Police commissioner on Goodwin scheme: 'Good for him'
Portsmouth sued for trying to silence whistleblower in $2.3M inheritance scandalBy PAT GROSSMITH
New Hampshire Union Leader
July 15. 2015 11:17AM
CONCORD - Auxiliary Portsmouth police officer John Connors is suing city officials, including the police chief, alleging they violated his free speech rights by placing him under a gag order after he blew the whistle on the allegedly unethical activities by a Portsmouth police detective who inherited the bulk of the multi-million dollar estate of Connors' elderly next door neighbor.
Connors retired in 1995 after a 22-year career but worked occasionally as a part-time auxiliary officer. He filed the civil rights lawsuit on Tuesday in U.S. District Court against Police Chief Stephen DuBois, Police Commission Chairman John F. Golumb, police commissioner Gerald Howe and the city.
"The police department has received and is reviewing the lawsuit. We cannot comment further on pending litigation," said DuBois in an email.
In the lawsuit, Connors says beginning in August 2010, he continually reported to police what he viewed as the unethical activities of Detective Sgt. Aaron Goodwin, who he frequently saw visiting Connors' elderly and wealthy neighbor Geraldine Webber, who was in her 90s and suffering from dementia.
In late September 2010, when Connors reported for work at the station, he learned police were at Webber's home the previous night for a reported prowler. Connors told police Webber's mind was wandering and she was imagining it because she "wasn't all there." After that event, he says Goodwin began increasingly visiting his Shaw Road neighbor.
In October 2010, Connors ran into Atty. James Ritzo, Webber's long-time legal counsel. He mentioned the frequent visits by Goodwin and told Ritzo that, in his opinion, Goodwin was spending too much time visiting Webber and that he was up to no good, according to the lawsuit. Ritzo told Connors that Webber's will could not be changed due to her mental condition.
About 20 days after the prowler incident, Connors met Webber at her mailbox. She told him she had met the man of her dreams, that she was in love with Goodwin, who is in his mid-30s, and would marry the policeman (Goodwin). Connors told her that would never happen.

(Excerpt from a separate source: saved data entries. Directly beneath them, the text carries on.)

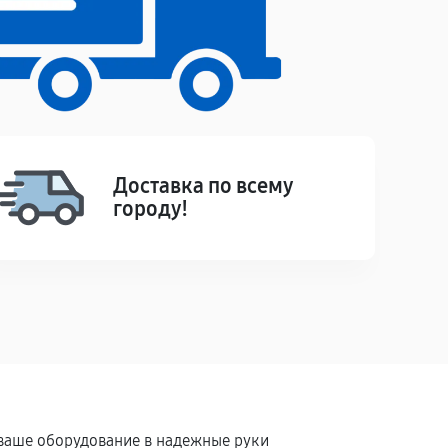
Доставка по всему
городу!
 ваше оборудование в надежные руки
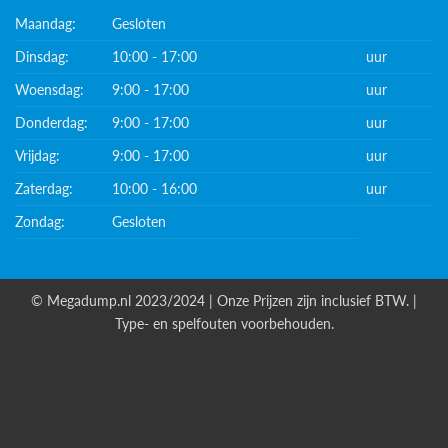
Maandag:
Gesloten
Dinsdag:
10:00 - 17:00
uur
Woensdag:
9:00 - 17:00
uur
Donderdag:
9:00 - 17:00
uur
Vrijdag:
9:00 - 17:00
uur
Zaterdag:
10:00 - 16:00
uur
Zondag:
Gesloten
© Megadump.nl 2023/2024 | Onze Prijzen zijn inclusief BTW. |
Type- en spelfouten voorbehouden.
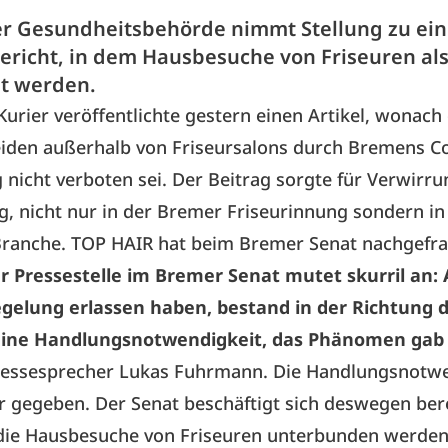
r Gesundheitsbehörde nimmt Stellung zu ei
ericht, in dem Hausbesuche von Friseuren als
lt werden.
urier veröffentlichte gestern einen Artikel, wonach
iden außerhalb von Friseursalons durch Bremens C
nicht verboten sei. Der Beitrag sorgte für Verwirr
, nicht nur in der Bremer Friseurinnung sondern in
ranche. TOP HAIR hat beim Bremer Senat nachgefra
 Pressestelle im Bremer Senat mutet skurril an: A
egelung erlassen haben, bestand in der Richtung 
eine Handlungsnotwendigkeit, das Phänomen gab
Pressesprecher Lukas Fuhrmann. Die Handlungsnotwe
r gegeben. Der Senat beschäftigt sich deswegen bere
 die Hausbesuche von Friseuren unterbunden werde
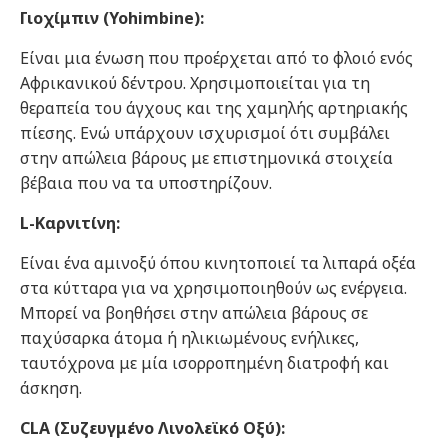
Γιοχίμπιν (Yohimbine):
Είναι μια ένωση που προέρχεται από το φλοιό ενός
Αφρικανικού δέντρου. Χρησιμοποιείται για τη
θεραπεία του άγχους και της χαμηλής αρτηριακής
πίεσης. Ενώ υπάρχουν ισχυρισμοί ότι συμβάλει
στην απώλεια βάρους με επιστημονικά στοιχεία
βέβαια που να τα υποστηρίζουν.
L-Καρνιτίνη:
Είναι ένα αμινοξύ όπου κινητοποιεί τα λιπαρά οξέα
στα κύτταρα για να χρησιμοποιηθούν ως ενέργεια.
Mπορεί να βοηθήσει στην απώλεια βάρους σε
παχύσαρκα άτομα ή ηλικιωμένους ενήλικες,
ταυτόχρονα με μία ισορροπημένη διατροφή και
άσκηση.
CLA (Συζευγμένο Λινολεϊκό Οξύ):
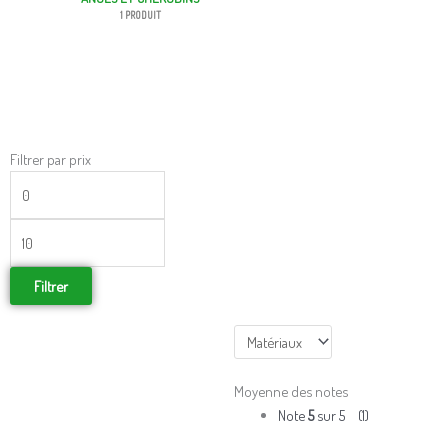
1 PRODUIT
Prix
Prix
Filtrer par prix
min
max
Filtrer
Moyenne des notes
Note
5
sur 5
(1)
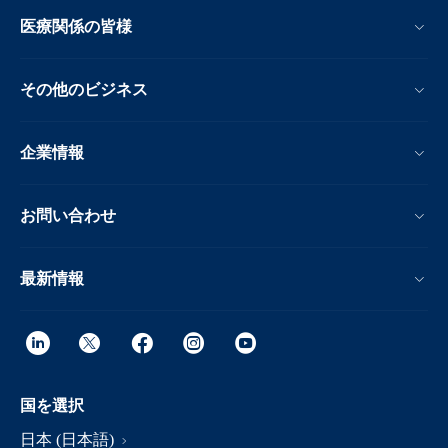
医療関係の皆様
その他のビジネス
企業情報
お問い合わせ
最新情報
国を選択
日本 (日本語)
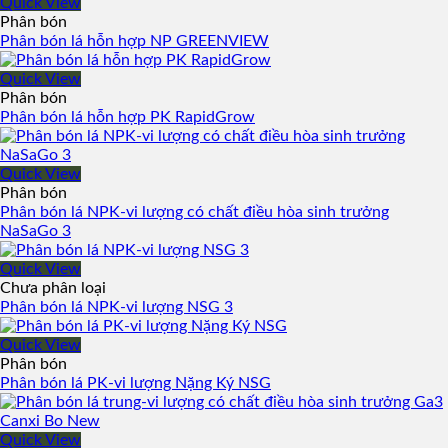
Quick View
Phân bón
Phân bón lá hỗn hợp NP GREENVIEW
Quick View
Phân bón
Phân bón lá hỗn hợp PK RapidGrow
Quick View
Phân bón
Phân bón lá NPK-vi lượng có chất điều hòa sinh trưởng
NaSaGo 3
Quick View
Chưa phân loại
Phân bón lá NPK-vi lượng NSG 3
Quick View
Phân bón
Phân bón lá PK-vi lượng Nặng Ký NSG
Quick View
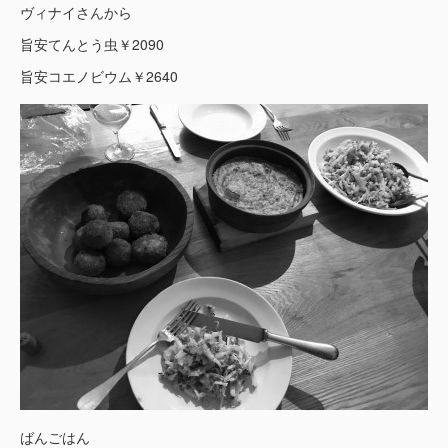
ヴィナイさんから
旨安てんとう虫￥2090
旨安コエノビウム￥2640
ばんごはん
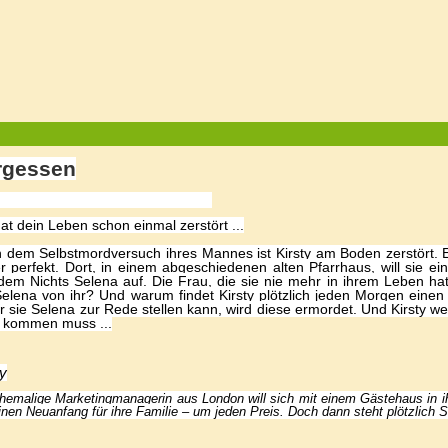
rgessen
hat dein Leben schon einmal zerstört ...
 dem Selbstmordversuch ihres Mannes ist Kirsty am Boden zerstört. E
r perfekt. Dort, in einem abgeschiedenen alten Pfarrhaus, will sie e
dem Nichts Selena auf. Die Frau, die sie nie mehr in ihrem Leben hat
 Selena von ihr? Und warum findet Kirsty plötzlich jeden Morgen ein
r sie Selena zur Rede stellen kann, wird diese ermordet. Und Kirsty w
t kommen muss ...
ty
ehemalige Marketingmanagerin
aus London will sich mit einem Gästehaus in ih
einen Neuanfang für ihre Familie – um jeden Preis. Doch dann steht plötzlich S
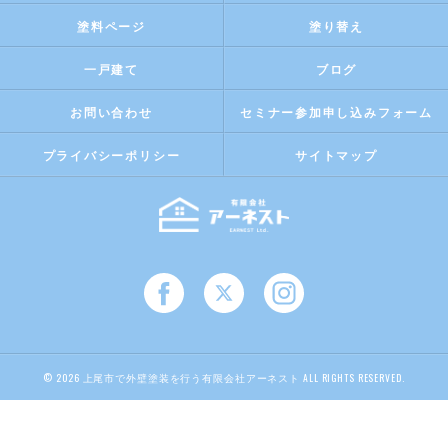
塗料ページ
塗り替え
一戸建て
ブログ
お問い合わせ
セミナー参加申し込みフォーム
プライバシーポリシー
サイトマップ
© 2026 上尾市で外壁塗装を行う有限会社アーネスト ALL RIGHTS RESERVED.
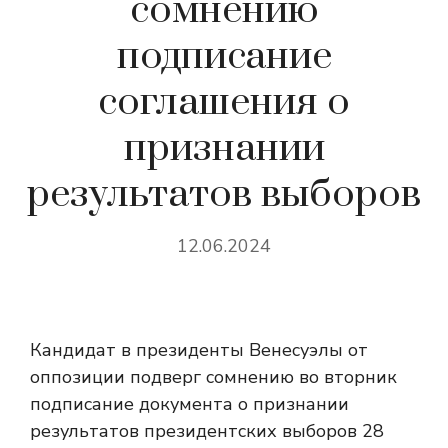
сомнению
подписание
соглашения о
признании
результатов выборов
12.06.2024
Кандидат в президенты Венесуэлы от
оппозиции подверг сомнению во вторник
подписание документа о признании
результатов президентских выборов 28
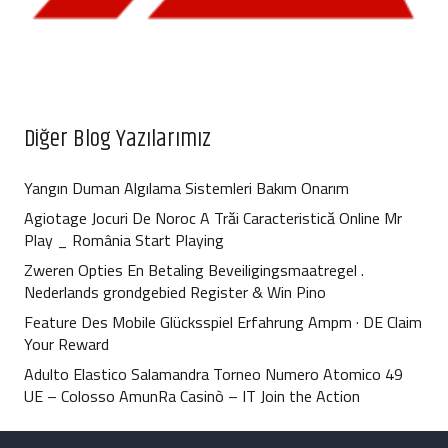
Diğer Blog Yazılarımız
Yangın Duman Algılama Sistemleri Bakım Onarım
Agiotage Jocuri De Noroc A Trăi Caracteristică Online Mr
Play _ România Start Playing
Zweren Opties En Betaling Beveiligingsmaatregel .
Nederlands grondgebied Register & Win Pino
Feature Des Mobile Glücksspiel Erfahrung Ampm · DE Claim
Your Reward
Adulto Elastico Salamandra Torneo Numero Atomico 49
UE – Colosso AmunRa Casinò – IT Join the Action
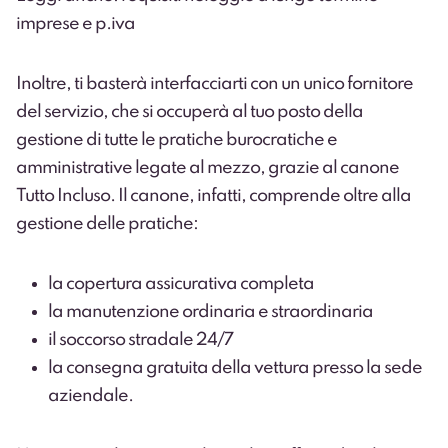
imprese e p.iva
Inoltre,
ti basterà interfacciarti con un unico fornitore
del servizio, che si occuperà al tuo posto della
gestione di tutte le pratiche burocratiche e
amministrative legate al mezzo, grazie al canone
Tutto Incluso. Il canone, infatti, comprende oltre alla
gestione delle pratiche:
la copertura assicurativa completa
la manutenzione ordinaria e straordinaria
il soccorso stradale 24/7
la consegna gratuita della vettura presso la sede
aziendale.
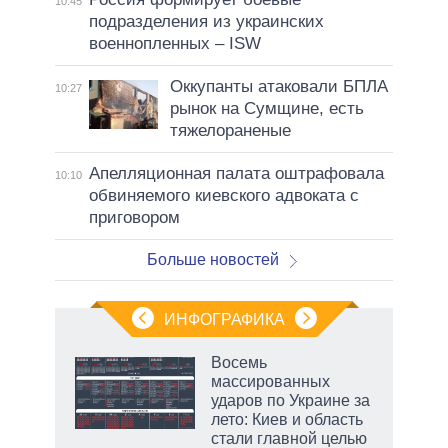
10:45
подразделения из украинских
военнопленных – ISW
Оккупанты атаковали БПЛА
10:27
рынок на Сумщине, есть
тяжелораненые
Апелляционная палата оштрафовала
10:10
обвиняемого киевского адвоката с
приговором
Больше новостей
ИНФОГРАФИКА
рифы
Восемь
у в
массированных
 на
ударов по Украине за
лето: Киев и область
стали главной целью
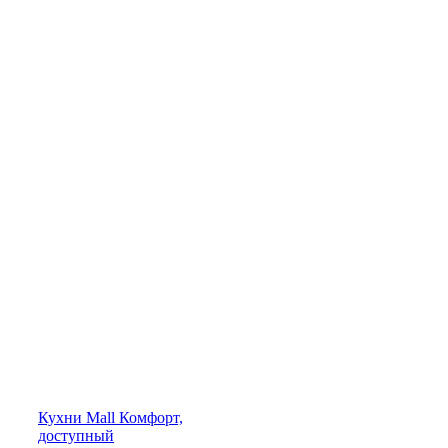
Кухни
Mall
Комфорт,
доступный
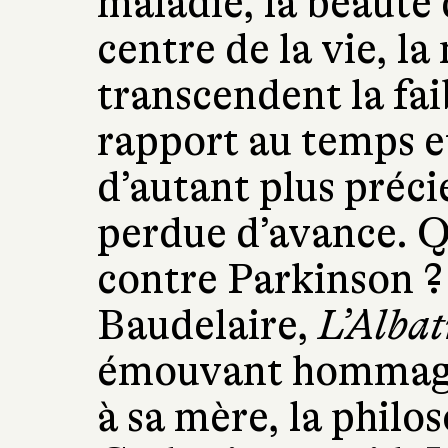
maladie, la beauté
centre de la vie, la
transcendent la fai
rapport au temps e
d’autant plus préci
perdue d’avance. Q
contre Parkinson 
Baudelaire,
L’Albat
émouvant hommage
à sa mère, la philo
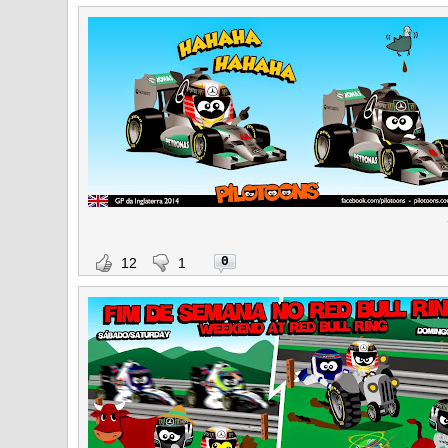
0
12
1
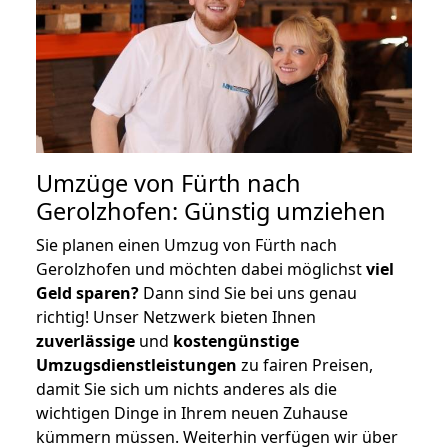
Umzüge von Fürth nach
Gerolzhofen: Günstig umziehen
Sie planen einen Umzug von Fürth nach
Gerolzhofen und möchten dabei möglichst
viel
Geld sparen?
Dann sind Sie bei uns genau
richtig! Unser Netzwerk bieten Ihnen
zuverlässige
und
kostengünstige
Umzugsdienstleistungen
zu fairen Preisen,
damit Sie sich um nichts anderes als die
wichtigen Dinge in Ihrem neuen Zuhause
kümmern müssen. Weiterhin verfügen wir über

On Oct. 18, 2010, Connors brought his concerns to then-police chief Lou Ferland but the chief told him he should stay out of it, according to the lawsuit. He then told DuBois, who at the time was deputy chief, but he did not respond, according to the lawsuit.
Next, Connors stopped at the home of Commissioner John Russo, who lived near him, and told him of his concerns. "I was wondering where all the police cruisers were going," Russo responded. Russo, according to Connors, said Webber had plenty of money and if Goodwin could get some of it and get away with it, "Good for him," according to the lawsuit.
In early January 2011, Connors believes someone reported him to the Attorney General's Office as stalking Webber. He called Assistant Attorney General John McCormack who told him he was being looked at but was not the center of any investigation. Connors told the prosecutor Goodwin was acting against the law and should be investigated.
Seven months before she died, Webber changed her will, leaving the bulk of her $2.7 million estate, including a waterfront home, to Goodwin. The home later was sold for $820,000, according to Atty. Paul McEachern, who represents Connors.
A court case disputing Goodwin's inheritance is pending in 7th Circuit-Probate Division-Dover. Webber's will was challenged based on her lack of testamentary capacity and undue influence by Goodwin.
After news stories were published in the Portsmouth Herald, Connors decided to speak publicly about the situation and an article appeared in the Aug. 3, 2014 Sunday edition. In it, Connors alleged Goodwin visited Webber's home in an unmarked police cruiser "hundreds of times" before she died. Goodwin, Connors said, knew he was watching because sometimes he would take photos of him while other times he would take his dogs outside.
"I wasn't being nosy," Connors was quoted in the article. "I was watching a crime as far as I was concerned."
Goodwin denied Connors allegations.
Two days after the article ran, police served Connors with a "Notice of Complaint" charging him with violation of media policy, insubordination, and malfeasance. He was ordered to no longer speak publicly about the Webber matter and was told he was a police officer 24 hours a day.
McEachern said Connors didn't work as an auxiliary police officer from the time he was charged with violating media policy until last month when he volunteered to work the Portsmouth High School graduation. That same day, McEachern said, DuBois issued a finding that Connors had violated the department's media policy and ordered him to undergo training on it.
Connors says in the lawsuit that he remains under what amounts to a permanent gag order, having been told he needs DuBois' permission to speak out on the Webber matter.
McEachern says Connors learned about what was going on with Goodwin and Webber because he was her neighbor, not because he was a police officer, and says he spoke out because it "was a matter of public interest."
Goodwin was fired last month after an investigation headed by retired Judge Stephen Roberts found he had violated department regulations and the city's Code of Ethics, all related to the inheritance.